Mr Young believes that tinkering at the edges will not solve the problem.

“I’m not saying ours is the only possible model. But we do need to free up headteachers to be educational managers without all the complexities of also being a class teacher,” he says.

“The model we have now seems sound. But to extend it we would need to work out in detail how to cluster each set of schools together. Every school is different.”

LESSONS LEARNED

The benefits of separating teaching and management functions were noticed early in the pilot. Other lessons emerged as time went on.

They include:

* Staff development: bringing staff at all three schools together for training sessions is highly beneficial and reduces professional isolation.

* Pupil collaboration: there are great benefits to letting pupils at the three schools work together. “If you only have one P7 pupil, say, it can be difficult if you are talking about sex or drugs education,” says Norma Young. “They may be too embarrassed to ask questions.”

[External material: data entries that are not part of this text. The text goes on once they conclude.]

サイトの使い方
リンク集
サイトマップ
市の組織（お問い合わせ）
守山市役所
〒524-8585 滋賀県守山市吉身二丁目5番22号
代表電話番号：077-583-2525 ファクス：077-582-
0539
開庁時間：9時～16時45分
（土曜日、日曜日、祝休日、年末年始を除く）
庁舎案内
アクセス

* Meeting visiting and non-teaching staff: initial thoughts that the headteacher might work at a particular school on the same day each week were modified to ensure all visiting staff, classroom assistants and nursery staff were met regularly. The head’s rota is now planned for the entire term.

* Dealing with enquiries: when the headteacher is not in school, a non-teaching adult is always available. “There is no point in just transferring disruption from the head to the classroom teacher,” says Lawrence Young.

* Principal teacher: consideration has been given to the creation of a new post of principal teacher for the cluster of schools, to deputise for the headteacher and combine some management and teaching duties.

* Cluster teachers: the reduction in class contact time resulting from the national teachers’ agreement will be very difficult to implement in small rural schools. One possibility is to employ an extra teacher for the cluster.l Funding: savings made on two headteacher’s salaries have been used in the pilot partly on additional support staff, partly to enhance Norma Young’s salary. In the long term, additional payments for class teachers would be needed.

* Resources: economies of scale arise in purchasing, maintenance and staff development. Expensive items can be shared among the schools on a planned basis.

* Identity: the aim would be to combine the schools under one name, while retaining the unique identities of the separate campuses.